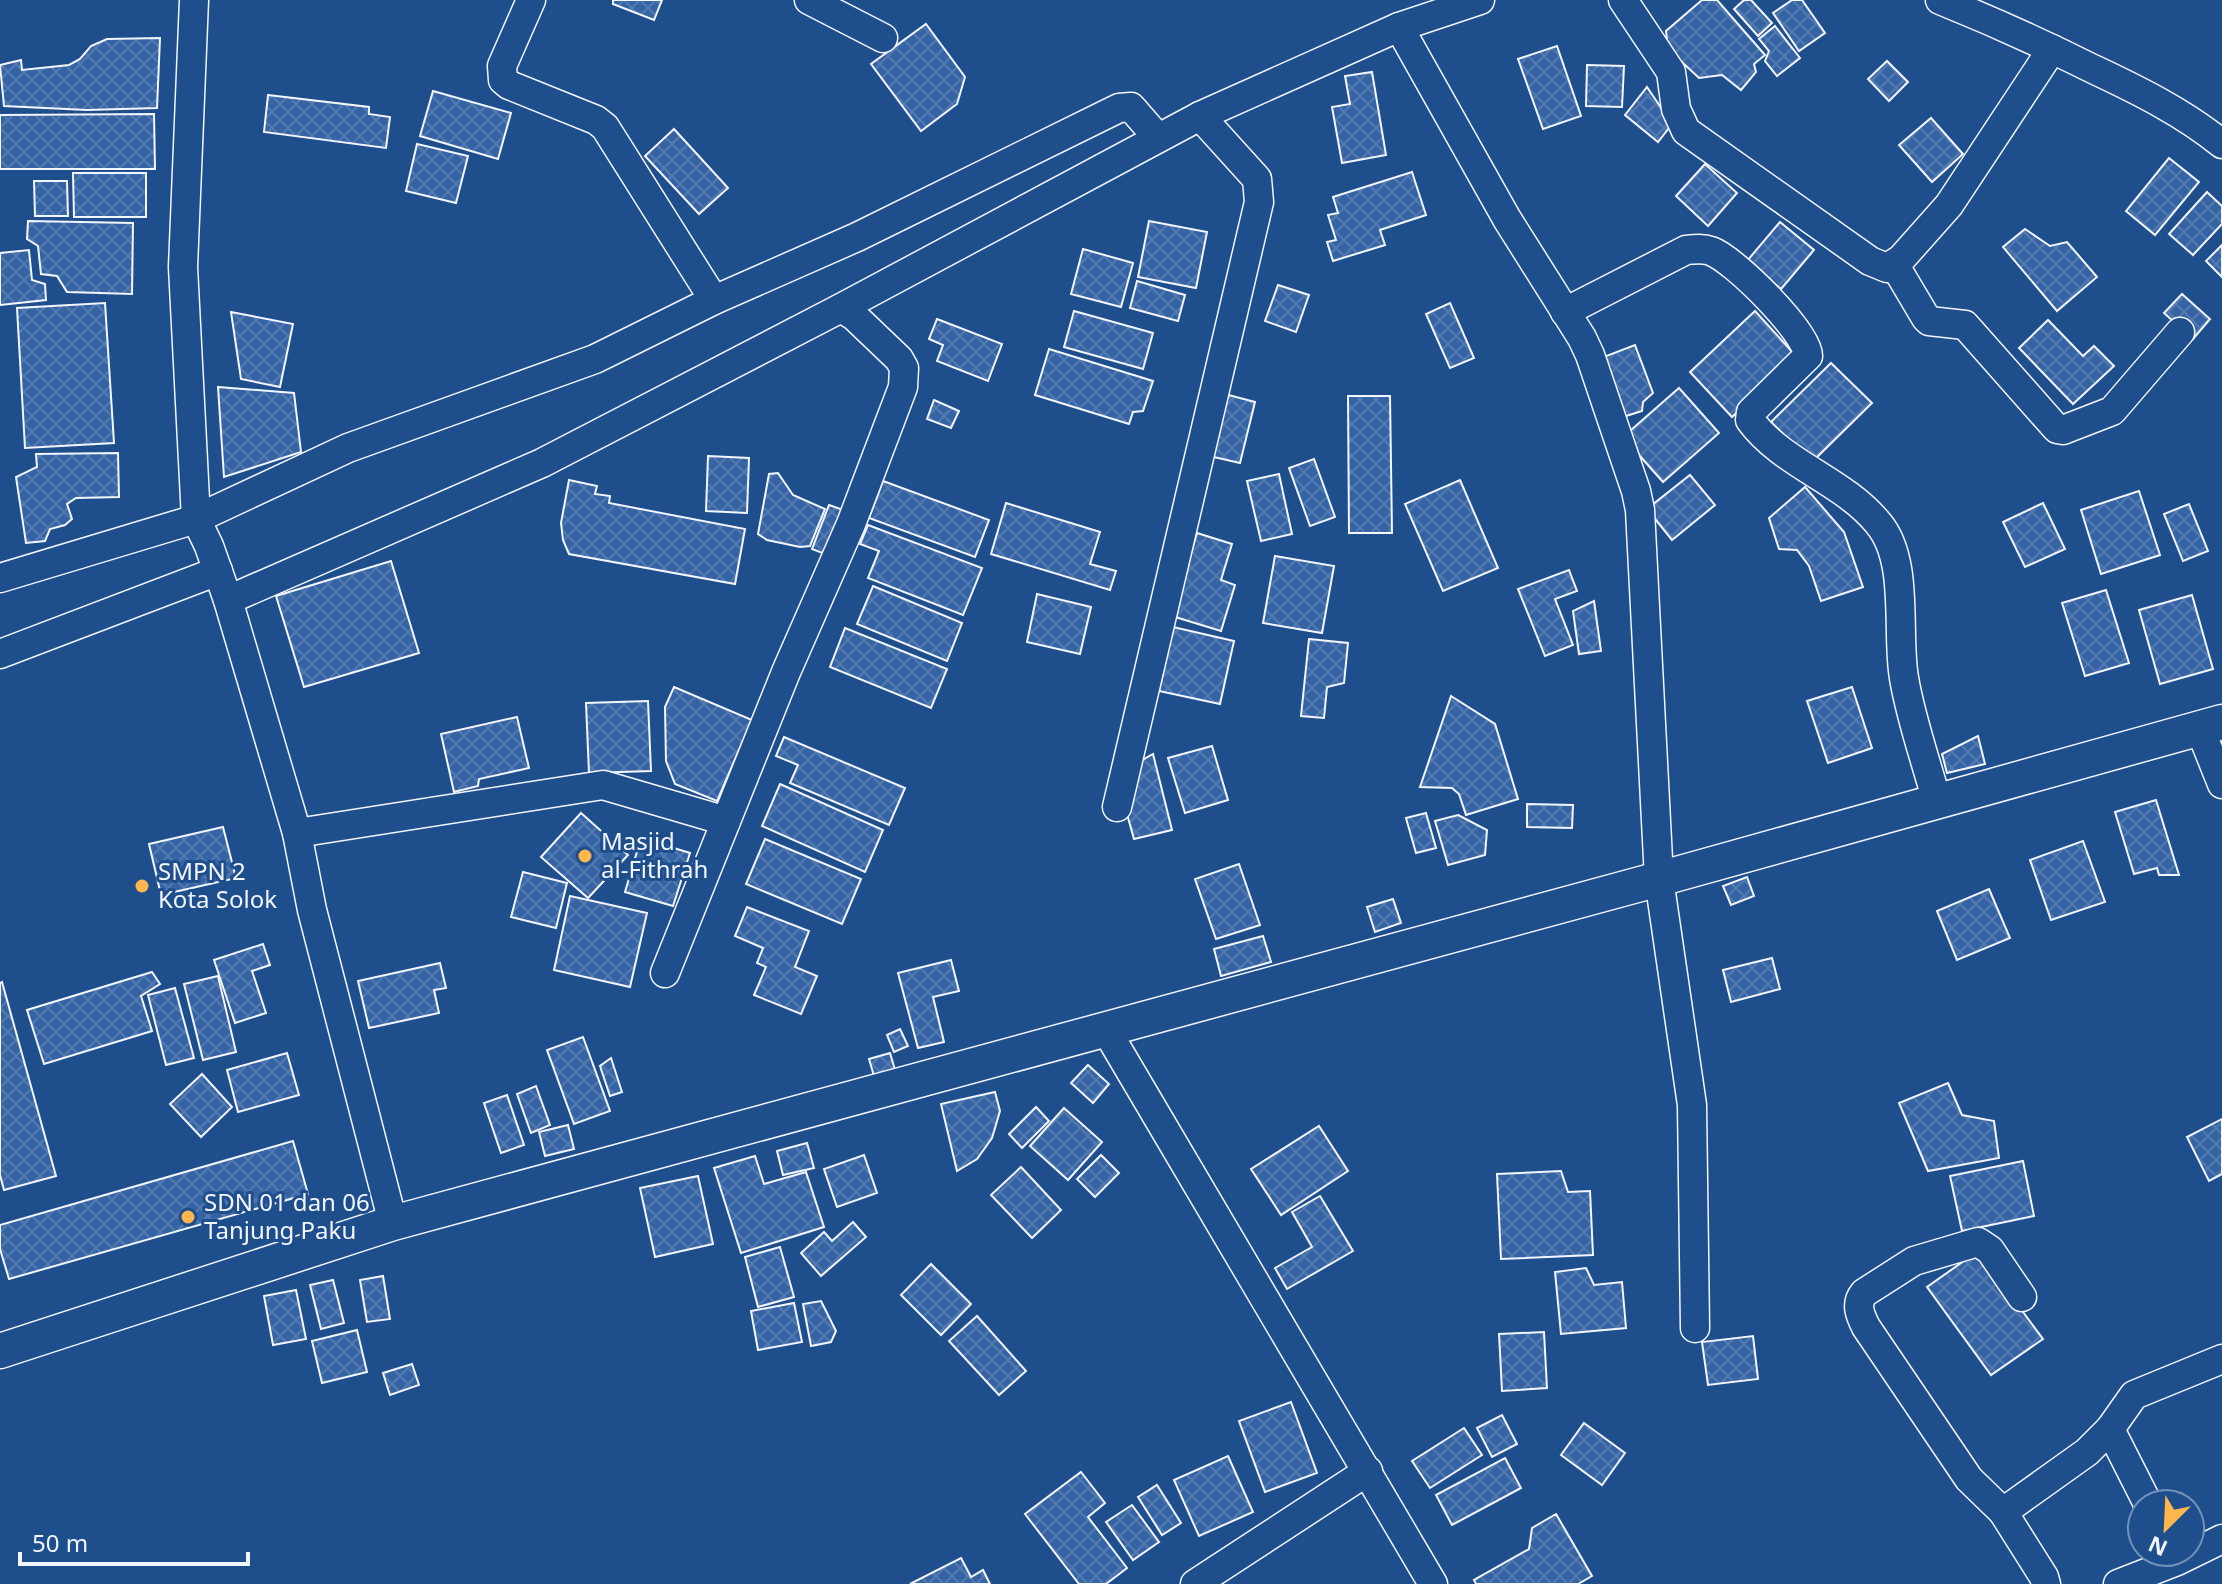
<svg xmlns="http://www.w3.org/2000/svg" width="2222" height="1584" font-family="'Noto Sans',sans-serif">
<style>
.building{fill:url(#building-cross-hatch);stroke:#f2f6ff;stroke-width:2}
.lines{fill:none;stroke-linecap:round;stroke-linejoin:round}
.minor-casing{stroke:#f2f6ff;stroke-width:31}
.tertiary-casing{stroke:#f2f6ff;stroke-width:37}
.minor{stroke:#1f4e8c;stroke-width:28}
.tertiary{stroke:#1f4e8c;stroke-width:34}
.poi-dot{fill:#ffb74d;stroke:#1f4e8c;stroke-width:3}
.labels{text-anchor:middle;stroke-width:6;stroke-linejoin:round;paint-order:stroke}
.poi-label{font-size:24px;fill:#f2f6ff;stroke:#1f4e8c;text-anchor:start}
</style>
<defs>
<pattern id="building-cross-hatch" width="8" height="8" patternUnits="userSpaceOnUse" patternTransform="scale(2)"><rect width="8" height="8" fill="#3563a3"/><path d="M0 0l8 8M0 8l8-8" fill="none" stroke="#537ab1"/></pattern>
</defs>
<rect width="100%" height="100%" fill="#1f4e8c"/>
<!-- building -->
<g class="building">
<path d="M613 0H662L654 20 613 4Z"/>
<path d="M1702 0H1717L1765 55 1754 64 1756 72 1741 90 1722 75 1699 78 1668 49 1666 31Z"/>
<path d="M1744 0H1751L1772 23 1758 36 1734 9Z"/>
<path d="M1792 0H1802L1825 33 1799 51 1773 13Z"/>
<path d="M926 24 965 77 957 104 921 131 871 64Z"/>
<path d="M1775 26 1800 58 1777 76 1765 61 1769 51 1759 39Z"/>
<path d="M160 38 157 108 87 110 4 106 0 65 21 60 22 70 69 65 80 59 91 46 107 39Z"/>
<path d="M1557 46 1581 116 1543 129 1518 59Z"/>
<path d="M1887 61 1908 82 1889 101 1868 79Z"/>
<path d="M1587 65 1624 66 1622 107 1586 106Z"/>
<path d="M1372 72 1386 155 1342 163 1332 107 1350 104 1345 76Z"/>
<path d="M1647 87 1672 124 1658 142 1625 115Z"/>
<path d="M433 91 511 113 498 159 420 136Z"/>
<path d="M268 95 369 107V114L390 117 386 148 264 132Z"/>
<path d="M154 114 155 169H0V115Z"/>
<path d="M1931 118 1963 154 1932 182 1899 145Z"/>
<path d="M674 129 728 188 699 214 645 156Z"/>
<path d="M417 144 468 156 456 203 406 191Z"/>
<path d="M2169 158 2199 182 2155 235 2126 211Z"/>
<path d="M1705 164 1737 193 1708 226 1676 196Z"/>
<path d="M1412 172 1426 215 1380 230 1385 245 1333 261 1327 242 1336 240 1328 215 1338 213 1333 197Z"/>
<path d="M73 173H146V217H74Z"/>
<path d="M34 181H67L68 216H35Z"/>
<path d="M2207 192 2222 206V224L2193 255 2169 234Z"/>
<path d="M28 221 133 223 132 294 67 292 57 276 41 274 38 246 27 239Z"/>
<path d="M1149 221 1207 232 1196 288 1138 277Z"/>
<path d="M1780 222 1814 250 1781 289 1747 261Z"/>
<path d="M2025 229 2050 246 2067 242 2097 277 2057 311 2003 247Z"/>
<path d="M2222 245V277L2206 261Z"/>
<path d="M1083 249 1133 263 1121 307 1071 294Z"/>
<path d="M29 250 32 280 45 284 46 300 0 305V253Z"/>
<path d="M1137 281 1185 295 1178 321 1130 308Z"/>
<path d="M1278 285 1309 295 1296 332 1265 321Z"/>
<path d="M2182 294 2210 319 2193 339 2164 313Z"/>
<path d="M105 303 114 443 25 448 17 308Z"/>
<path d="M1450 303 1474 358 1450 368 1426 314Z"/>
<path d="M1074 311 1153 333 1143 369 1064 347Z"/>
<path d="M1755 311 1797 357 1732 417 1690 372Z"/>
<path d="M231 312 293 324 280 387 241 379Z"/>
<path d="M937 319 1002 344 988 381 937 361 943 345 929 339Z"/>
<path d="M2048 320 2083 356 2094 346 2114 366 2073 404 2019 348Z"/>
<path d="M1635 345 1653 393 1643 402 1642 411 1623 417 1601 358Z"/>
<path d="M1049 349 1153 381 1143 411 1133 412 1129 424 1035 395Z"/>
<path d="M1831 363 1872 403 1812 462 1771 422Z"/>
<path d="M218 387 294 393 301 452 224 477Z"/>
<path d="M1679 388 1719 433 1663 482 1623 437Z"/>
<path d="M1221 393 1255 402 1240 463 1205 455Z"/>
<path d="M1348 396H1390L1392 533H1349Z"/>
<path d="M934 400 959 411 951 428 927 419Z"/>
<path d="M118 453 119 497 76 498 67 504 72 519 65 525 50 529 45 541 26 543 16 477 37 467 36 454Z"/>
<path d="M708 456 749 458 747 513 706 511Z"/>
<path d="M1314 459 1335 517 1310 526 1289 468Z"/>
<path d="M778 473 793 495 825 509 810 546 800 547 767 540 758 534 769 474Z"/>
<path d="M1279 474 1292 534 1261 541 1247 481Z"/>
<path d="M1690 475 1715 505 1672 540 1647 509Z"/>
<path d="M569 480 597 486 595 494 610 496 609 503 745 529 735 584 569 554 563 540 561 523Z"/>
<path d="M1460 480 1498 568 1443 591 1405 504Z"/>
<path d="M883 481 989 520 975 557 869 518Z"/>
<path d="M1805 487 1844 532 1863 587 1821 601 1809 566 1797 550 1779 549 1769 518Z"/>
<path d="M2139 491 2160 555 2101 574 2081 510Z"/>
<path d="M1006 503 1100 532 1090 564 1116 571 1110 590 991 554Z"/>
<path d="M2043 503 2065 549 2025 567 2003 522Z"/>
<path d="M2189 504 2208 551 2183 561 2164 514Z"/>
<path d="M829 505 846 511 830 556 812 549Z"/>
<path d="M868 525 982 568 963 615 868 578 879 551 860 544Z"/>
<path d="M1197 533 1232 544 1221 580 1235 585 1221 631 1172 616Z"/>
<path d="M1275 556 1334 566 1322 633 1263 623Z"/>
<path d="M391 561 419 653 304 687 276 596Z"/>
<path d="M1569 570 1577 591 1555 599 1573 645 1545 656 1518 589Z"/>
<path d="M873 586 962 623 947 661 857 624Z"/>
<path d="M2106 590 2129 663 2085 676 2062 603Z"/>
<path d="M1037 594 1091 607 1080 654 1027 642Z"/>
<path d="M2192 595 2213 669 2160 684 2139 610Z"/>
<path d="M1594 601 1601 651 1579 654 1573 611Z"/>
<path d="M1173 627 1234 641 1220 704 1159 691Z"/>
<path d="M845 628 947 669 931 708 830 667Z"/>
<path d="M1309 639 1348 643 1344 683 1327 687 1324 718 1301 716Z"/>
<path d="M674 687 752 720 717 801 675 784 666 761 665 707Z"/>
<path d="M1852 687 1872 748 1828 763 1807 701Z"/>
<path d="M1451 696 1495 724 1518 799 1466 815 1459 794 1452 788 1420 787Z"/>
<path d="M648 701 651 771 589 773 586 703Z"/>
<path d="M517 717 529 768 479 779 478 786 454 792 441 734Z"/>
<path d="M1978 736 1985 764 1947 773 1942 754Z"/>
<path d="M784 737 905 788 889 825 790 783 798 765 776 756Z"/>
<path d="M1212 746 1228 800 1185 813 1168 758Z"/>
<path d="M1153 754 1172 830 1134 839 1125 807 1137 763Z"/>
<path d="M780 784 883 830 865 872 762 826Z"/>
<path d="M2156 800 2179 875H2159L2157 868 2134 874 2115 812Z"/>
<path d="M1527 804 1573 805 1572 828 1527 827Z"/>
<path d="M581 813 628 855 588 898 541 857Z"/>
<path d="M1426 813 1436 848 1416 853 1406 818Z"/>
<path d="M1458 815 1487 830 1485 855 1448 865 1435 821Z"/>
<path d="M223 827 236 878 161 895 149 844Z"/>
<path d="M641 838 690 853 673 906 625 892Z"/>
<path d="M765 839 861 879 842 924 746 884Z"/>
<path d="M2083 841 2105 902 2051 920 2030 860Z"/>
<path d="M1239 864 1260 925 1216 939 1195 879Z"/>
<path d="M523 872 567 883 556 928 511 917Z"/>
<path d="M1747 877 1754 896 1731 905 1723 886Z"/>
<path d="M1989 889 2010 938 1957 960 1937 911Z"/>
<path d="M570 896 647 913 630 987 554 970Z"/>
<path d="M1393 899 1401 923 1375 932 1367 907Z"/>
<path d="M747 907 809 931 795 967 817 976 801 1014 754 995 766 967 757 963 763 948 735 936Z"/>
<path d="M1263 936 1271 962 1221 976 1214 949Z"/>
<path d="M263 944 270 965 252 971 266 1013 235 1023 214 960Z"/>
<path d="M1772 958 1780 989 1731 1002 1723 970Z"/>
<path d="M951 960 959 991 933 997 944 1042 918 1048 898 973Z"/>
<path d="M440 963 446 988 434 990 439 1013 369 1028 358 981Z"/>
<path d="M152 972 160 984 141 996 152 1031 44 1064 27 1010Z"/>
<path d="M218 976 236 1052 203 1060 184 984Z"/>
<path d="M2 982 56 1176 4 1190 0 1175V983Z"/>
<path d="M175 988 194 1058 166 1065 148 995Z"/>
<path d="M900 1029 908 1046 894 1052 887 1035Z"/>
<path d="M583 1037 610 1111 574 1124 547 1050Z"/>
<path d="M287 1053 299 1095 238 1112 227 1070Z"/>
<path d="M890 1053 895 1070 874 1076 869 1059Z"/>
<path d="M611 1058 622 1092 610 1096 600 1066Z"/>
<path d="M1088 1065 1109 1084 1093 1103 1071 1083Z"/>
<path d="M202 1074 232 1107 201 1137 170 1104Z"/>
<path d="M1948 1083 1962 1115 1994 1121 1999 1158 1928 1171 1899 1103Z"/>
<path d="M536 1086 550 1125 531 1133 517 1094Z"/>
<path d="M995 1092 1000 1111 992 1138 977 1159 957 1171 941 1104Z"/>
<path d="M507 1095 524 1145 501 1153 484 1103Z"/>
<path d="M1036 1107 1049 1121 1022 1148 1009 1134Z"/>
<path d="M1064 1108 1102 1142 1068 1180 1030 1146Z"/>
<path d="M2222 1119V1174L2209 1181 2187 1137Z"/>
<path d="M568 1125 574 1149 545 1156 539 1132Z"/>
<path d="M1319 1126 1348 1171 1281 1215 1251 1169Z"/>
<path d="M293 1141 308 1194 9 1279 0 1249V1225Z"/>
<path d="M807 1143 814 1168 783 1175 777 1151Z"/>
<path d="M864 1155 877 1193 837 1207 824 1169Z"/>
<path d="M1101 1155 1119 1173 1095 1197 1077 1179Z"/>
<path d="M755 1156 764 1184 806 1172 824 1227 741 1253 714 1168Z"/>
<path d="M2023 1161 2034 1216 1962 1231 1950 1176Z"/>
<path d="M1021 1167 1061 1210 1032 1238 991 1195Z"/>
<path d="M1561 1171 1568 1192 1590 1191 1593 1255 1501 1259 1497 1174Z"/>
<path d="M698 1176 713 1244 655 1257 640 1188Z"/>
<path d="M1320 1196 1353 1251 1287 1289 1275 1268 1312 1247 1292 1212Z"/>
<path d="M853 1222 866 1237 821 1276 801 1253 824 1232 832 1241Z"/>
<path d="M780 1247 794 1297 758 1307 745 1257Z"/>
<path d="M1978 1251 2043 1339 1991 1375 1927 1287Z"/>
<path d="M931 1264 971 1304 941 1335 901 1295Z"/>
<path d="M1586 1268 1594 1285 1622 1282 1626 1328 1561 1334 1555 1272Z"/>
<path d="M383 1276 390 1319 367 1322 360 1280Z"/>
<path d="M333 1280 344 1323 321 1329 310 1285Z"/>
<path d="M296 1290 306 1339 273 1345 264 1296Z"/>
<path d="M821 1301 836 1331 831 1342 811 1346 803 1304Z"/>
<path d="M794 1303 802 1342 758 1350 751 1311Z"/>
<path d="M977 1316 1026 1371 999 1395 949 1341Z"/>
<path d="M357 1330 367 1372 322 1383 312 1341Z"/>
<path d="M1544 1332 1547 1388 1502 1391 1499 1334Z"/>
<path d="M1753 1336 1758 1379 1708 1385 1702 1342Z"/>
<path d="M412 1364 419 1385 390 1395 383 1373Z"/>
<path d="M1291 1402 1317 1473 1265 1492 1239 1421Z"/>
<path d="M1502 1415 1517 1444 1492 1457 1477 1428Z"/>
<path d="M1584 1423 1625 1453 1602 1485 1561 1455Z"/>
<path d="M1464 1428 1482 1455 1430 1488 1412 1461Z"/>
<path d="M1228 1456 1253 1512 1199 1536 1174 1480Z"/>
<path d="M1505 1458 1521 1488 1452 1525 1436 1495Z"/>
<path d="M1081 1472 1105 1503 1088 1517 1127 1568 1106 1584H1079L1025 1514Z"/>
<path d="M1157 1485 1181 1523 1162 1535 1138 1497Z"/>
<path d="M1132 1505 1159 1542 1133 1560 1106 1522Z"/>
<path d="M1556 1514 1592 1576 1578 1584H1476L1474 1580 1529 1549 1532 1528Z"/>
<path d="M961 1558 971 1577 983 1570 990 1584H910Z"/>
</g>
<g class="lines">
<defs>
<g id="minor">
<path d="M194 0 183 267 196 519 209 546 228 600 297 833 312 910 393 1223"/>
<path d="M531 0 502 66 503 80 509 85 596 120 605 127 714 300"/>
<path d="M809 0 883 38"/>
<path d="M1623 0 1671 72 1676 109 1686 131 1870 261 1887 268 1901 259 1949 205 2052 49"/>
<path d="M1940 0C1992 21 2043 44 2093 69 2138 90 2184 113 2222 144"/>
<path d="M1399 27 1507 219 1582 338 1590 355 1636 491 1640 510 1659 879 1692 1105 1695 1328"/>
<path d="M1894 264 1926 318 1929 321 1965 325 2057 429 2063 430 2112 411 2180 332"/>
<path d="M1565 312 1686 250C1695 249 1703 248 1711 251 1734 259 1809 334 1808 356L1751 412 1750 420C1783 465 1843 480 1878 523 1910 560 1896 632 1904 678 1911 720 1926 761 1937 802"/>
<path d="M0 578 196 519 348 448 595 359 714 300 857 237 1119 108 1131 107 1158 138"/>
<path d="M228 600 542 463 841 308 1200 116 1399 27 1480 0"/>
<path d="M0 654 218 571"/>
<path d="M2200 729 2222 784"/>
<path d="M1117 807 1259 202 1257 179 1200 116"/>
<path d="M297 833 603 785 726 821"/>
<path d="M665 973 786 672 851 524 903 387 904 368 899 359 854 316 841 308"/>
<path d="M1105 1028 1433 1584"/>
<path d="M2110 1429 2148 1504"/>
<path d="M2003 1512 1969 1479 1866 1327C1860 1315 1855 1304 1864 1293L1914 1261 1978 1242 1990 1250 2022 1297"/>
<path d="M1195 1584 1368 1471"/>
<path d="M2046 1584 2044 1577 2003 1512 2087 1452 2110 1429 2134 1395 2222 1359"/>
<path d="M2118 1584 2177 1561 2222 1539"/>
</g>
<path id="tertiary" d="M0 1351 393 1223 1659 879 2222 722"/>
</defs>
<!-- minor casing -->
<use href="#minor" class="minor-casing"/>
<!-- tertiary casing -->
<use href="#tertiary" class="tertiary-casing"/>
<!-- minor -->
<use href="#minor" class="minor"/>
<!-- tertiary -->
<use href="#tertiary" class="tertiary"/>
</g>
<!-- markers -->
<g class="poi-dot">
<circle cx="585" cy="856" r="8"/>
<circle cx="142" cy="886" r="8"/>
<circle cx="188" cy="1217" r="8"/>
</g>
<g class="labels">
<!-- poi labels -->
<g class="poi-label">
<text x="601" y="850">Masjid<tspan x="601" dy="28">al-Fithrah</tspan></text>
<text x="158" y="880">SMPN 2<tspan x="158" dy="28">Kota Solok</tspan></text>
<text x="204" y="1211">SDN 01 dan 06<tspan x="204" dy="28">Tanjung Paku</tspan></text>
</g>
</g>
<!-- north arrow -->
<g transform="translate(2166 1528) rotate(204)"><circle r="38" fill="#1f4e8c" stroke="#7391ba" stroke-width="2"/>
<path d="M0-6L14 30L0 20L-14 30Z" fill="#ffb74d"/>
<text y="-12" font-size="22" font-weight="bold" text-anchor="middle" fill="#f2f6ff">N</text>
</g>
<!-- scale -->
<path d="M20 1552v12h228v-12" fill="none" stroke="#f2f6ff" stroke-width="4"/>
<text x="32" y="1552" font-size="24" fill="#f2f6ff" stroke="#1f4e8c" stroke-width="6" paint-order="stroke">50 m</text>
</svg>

-=-=-

All lines in the preceding records that hold the word "round" need to be copied.

.lines{fill:none;stroke-linecap:round;stroke-linejoin:round}
.labels{text-anchor:middle;stroke-width:6;stroke-linejoin:round;paint-order:stroke}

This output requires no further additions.